§ **WORK ITEM A**
Pull out each line in the records that contains the string "What", with case counting in the match.
Start of READING TEXT
In response to controversies surrounding the cost of the project, Terraz, maintained that there had been no upward review of the budgeted costs for the Egina Project since the Final Investment Decision was made in 2013, adding that rather, concerted efforts were made to deliver the project within the budget and even below it.

He said, “Specifically, as we have earlier stated, the initial budget established in 2013 for the Egina Project was $16.354 billion and after extensive cost optimization by TUPNI and the project partners, this figure was revised downwards to $15.75 billion in May 2013 and the Final Investment Decision was made on the basis of this reduced budget figure.

“In this respect, it is the highest priority for TUPNI as operator to control the cost of the project during the execution phase and to deliver the project within budget.”

Supporting this view, Chief Operating Officer, Upstream of the NNPC, Mr. Bello Rabiu, also stated that out of the $16 billion budgeted for the Egina project which started in 2013, $10.7 billion had been disbursed so far.

Bello stated that at the initial phase, it was agreed that the project would cost $16.35 billion, adding that the cost element of the contract had not changed and still remained $16 billion now that the project is almost completed.

Giving a breakdown of the project, Rabiu declared that the Floating, Production, Storage and Offloading, FPSO, vessel, which would sail in at the cost of $3.5 billion; compressors cost $240 million; flowlines and risers was to gulp $3.6 billion; while the subsea production system was to gulp $1.5 billion.

In addition, he disclosed that drilling would cost $3.8 billion, while other miscellaneous costs, comprising salaries, insurance among others, was to cost $3 billion.

Rabiu said the project, which started in 1993 when the oil block was awarded and in 2013 when ‎FPSO project contract was awarded, would hit first oil by December 2018, while he noted that Total, by the terms of the agreement, was expected to undertake the project, provide the finance, recover its cost and later share profit with the NNPC.

Speaking in the same vein, Executive Secretary of the Nigerian Content Development Monitoring Board, Mr. Simbi Wabote, commended Total for the milestones achieved in the project, especially for its strict compliance to the local content initiatives.

Wabote declared that Egina is the first FPSO project agreement to be signed and undertaken after the Nigerian Oil and Gas Industry Content Development, NOGICD, Act was instituted in 2010.

Intrinsically, the arrival of the Egina FPSO at the LADOL Free Zone in Lagos since January 24 has further brought the Nigerian Content Policy (NCP) to a practical reality.

The active participation of the indigenous firms and other local service providers in the project execution has so far delivered the benefits of the Nigerian Local Content Policy in measurable terms and scales. And from available indices, the country’s NCP can be adjudged to be making impressive progress in having its targets met.

Considering the degree of local content implementation on this project, it has been described by industry players as a game changer as far as deep offshore oil and gas project execution in the country is concerned.
End of READING TEXT
Start of MATERIAL PROVIDED
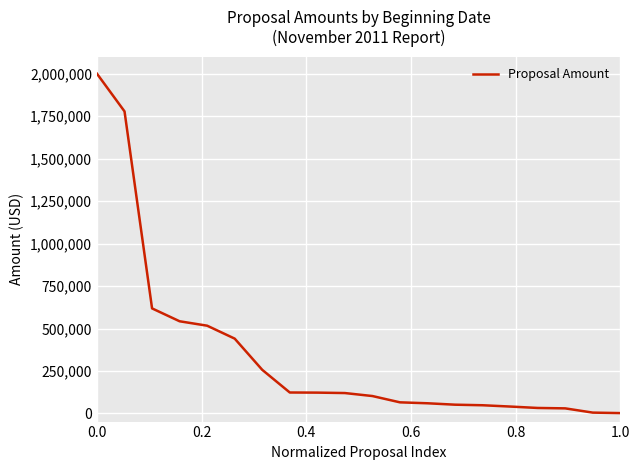

What is the difference between the maximum and minimum values?

1997800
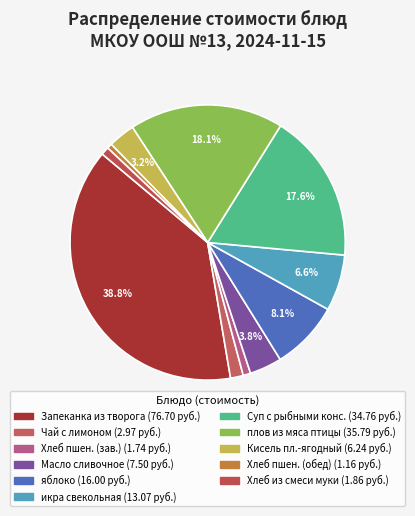

How many segments does this pie chart have?

11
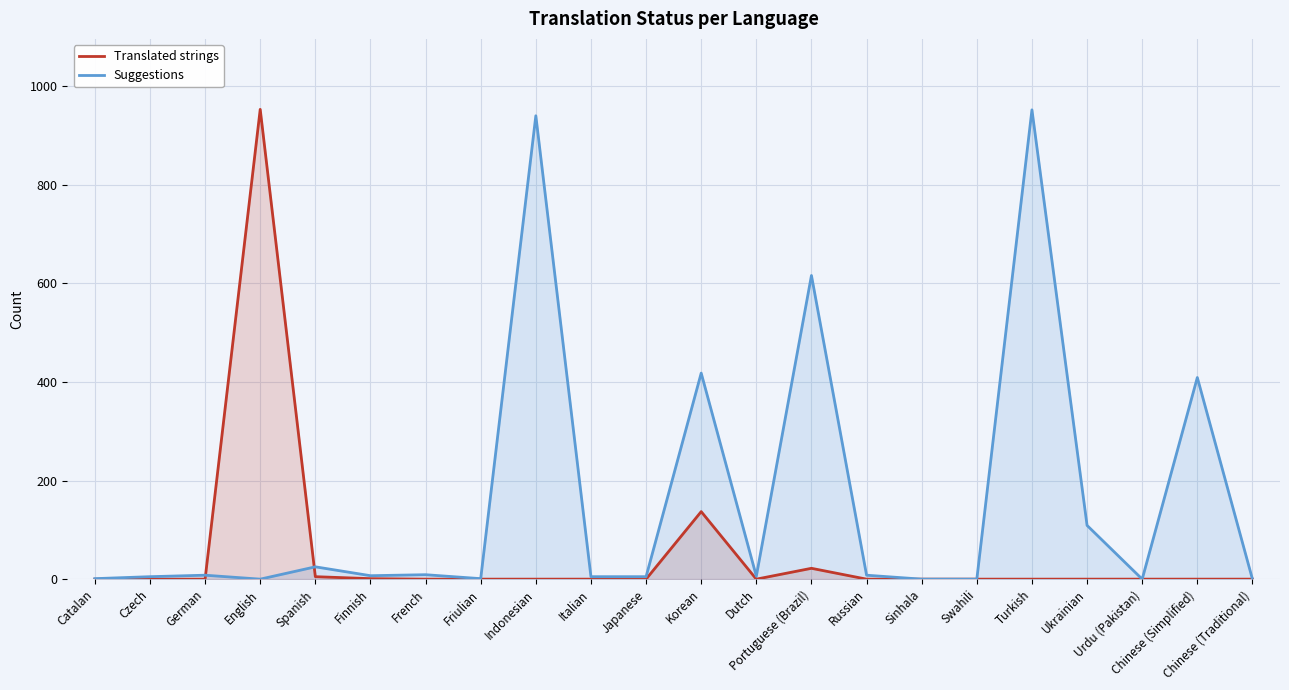

What is the label of the 1st point from the right?

Chinese (Traditional)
End of MATERIAL PROVIDED
§ **WORK ITEM B**
According to the text on the Egina Project, how much did the compressors cost?

§ **RESPONSE AREA A**
What is the difference between the maximum and minimum values?
What is the label of the 1st point from the right?

§ **RESPONSE AREA B**
$240 million